In the congressional elections of 1864 Buckland was in the ninth election district of Ohio in the U.S. House of Representatives in Washington DC chosen, where he became the successor of Warren P. Noble on March 4, 1865. After a re-election he was able to complete in Congress until March 3, 1869 two legislative sessions. Since 1865 the work of the Congress was marked by tensions between the Republicans and President Andrew Johnson. in a narrowly failed impeachment proceedings culminated. In the years 1865 and 1868 the 13th and the 14th Amendment to the Constitution were ratified.

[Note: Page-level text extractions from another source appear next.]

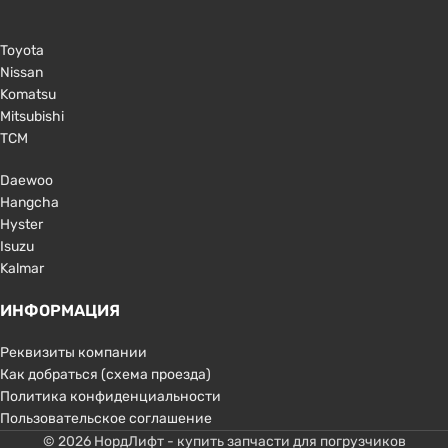
Toyota
Nissan
Komatsu
Mitsubishi
TCM
Daewoo
Hangcha
Hyster
Isuzu
Kalmar
ИНФОРМАЦИЯ
Реквизиты компании
Как добраться (схема проезда)
Политика конфиденциальности
Пользовательское соглашение
© 2026 НордЛифт - купить запчасти для погрузчиков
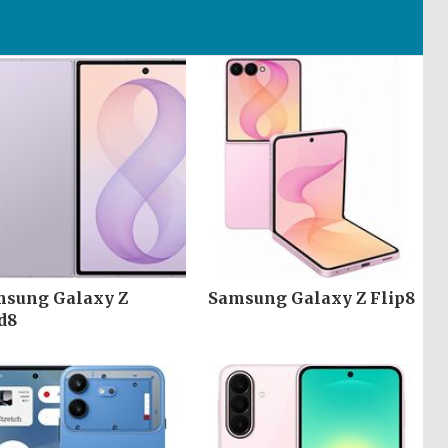
sung Galaxy Z
Samsung Galaxy Z Flip8
d8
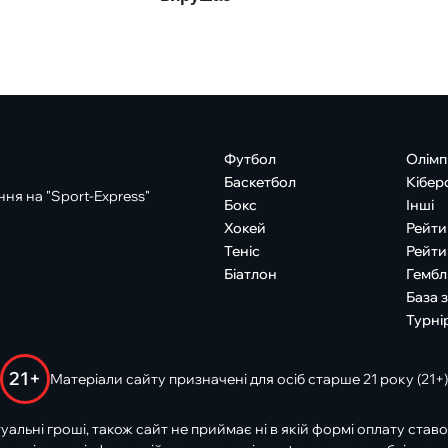
Футбол
Олімп
Баскетбол
Кібер
ня на "Sport-Express"
Бокс
Інші
Хокей
Рейти
Теніс
Рейти
Біатлон
Гембл
База 
Турні
21+
Матеріали сайту призначені для осіб старше 21 року (21+)
туальні гроші, також сайт не приймає ні в якій формі оплату ставо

1868 renounced Buckland on another candidacy. After time in the U.S. House of Representatives, he practiced as a lawyer again. In June 1876 he was a delegate to the Republican National Convention in Cincinnati, was nominated at the Rutherford B. Hayes Presidential Candidate. From 1877 to 1880 he was one of the Union Pacific Railroad directors. In the presidential election of 1884, he served as a Republican elector who voted for the defeated candidate James G. Blaine. Buckland was also co-founder of the Bar Association in Sandusky County, which he chaired for many years. He died on 27 May 1892 in Fremont, where he was also buried.